Meer dan ooit is samenwerking tussen landen, gemeenschappen en politieke partijen cruciaal om de vele uitdagingen op alle mogelijke terreinen het hoofd te bieden. In dat verband kan er niet genoeg verwezen worden naar de ‘speltheorie’ van de Amerikaanse wiskundige en Nobelprijslaureaat John Nash. Waar gaat het om? Het betreft het dilemma van twee gevangenen die door de politie verhoord worden. Ontkennen ze allebei de misdaad, dan krijgen ze elk drie jaar cel. Bekent een van hen, dan gaat die vrijuit, en krijgt de andere tien jaar.
Als ze apart worden verhoord, zullen beide gevangenen besluiten om te bekennen. Ze krijgen dan elk vijf jaar cel. Dit is het zogenoemde Nash-evenwicht: de uitkomst waarbij iedere deelnemer aan het spel de voor zichzelf meest optimale beslissing neemt, rekening houdend met het gedrag van de anderen. Het fascinerende aan een Nash-evenwicht is dat er vaak alternatieve uitkomsten zijn waarbij alle deelnemers beter af zouden zijn, maar dat die uitkomst niet wordt bekomen door een gebrek aan coördinatie. Mochten de gevangenen kunnen samenwerken, zouden ze bijvoorbeeld beter af zijn door allebei te ontkennen.
De link naar de politiek ligt niet veraf. Europese landen beconcurreren elkaar met lage tarieven en allerlei gunsten om multinationals te lokken. Dat lijkt interessant, maar als alle landen dat doen, krijgt geen enkel land extra bedrijven binnen. Het resultaat is dat de riante belastingkortingen enkel een gat slaan in de eigen schatkist. Dezelfde redenering kan toegepast worden voor de Europese bankenwet.
Onze politici zouden zich wel eens vaker mogen buigen over de speltheorie van Nash. Iedere partij benadert de kiezer met beloften en vermits ze dat allemaal doen, gaat het effect verloren en ondermijnen ze eigenlijk hun eigen programma’s. Het besluit is duidelijk: coördinatie is de enige gezonde remedie. Deze coördinatie is momenteel vreemd aan het huidige beleid. Het wordt hallucinant als een lid van de Vlaamse regering een bosplan mag opstellen, met instemming van de partners, om dan te vernemen dat de leidinggevende minister het plan intrekt zonder de gevolgen in te schatten van een te verwachten overvloed aan aanvragen tot boskapping.

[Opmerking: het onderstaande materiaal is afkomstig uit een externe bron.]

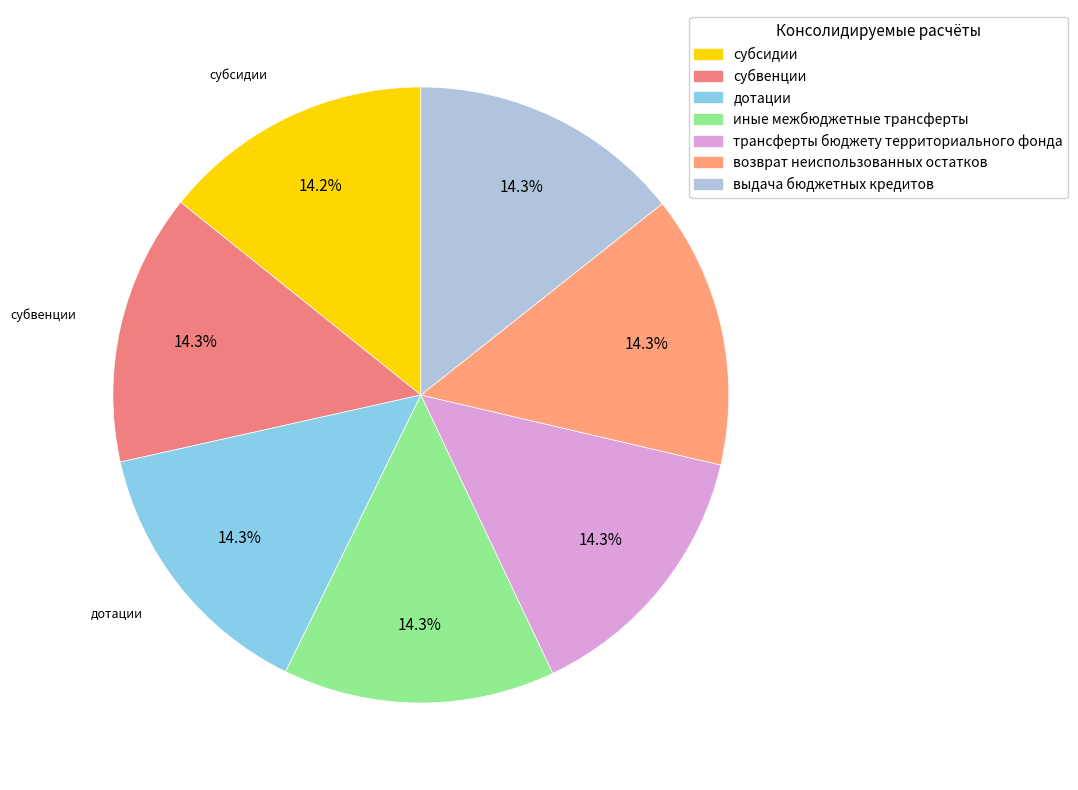

Which slice is the smallest?

субсидии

Een democratische rechtstaat heeft behoefte aan rechtszekerheid en daaraan verbonden een zekere rust. Op dit ogenblik wordt de rechtswereld echter in een daverend tempo door elkaar geschud door de minister van justitie met zijn potpourri wet 1, 2 en 3. Tegelijk wordt ook een totaal nieuwe faillissementswet aangekondigd en dat op een ogenblik dat de wijziging in het juridische landschap een versmelting veronderstelt van diverse arrondissementele rechtbanken tot één groter geheel. Dit is een managementoefening waar menig bekwame manager zijn tanden op zou stuk bijten.
Het is teveel tegelijkertijd. Rechtszekerheid uit de nieuwe wetgeving ontstaat pas wanneer de daaropvolgende rechtspraak en het Hof van Cassatie daarbij inbegrepen, tot rust gekomen is. Dat naast de cijferberoepen ook de advocatuur overstelpt zal worden door bedrijven die op zoek zijn naar rechtszekerheid, ligt voor de hand. In die mate althans dat de overvloed aan wetgeving hen toelaat rechtszekerheid te verschaffen. Een oud Vlaams spreekwoord geldt opnieuw: “Kalmte kan ons redden”.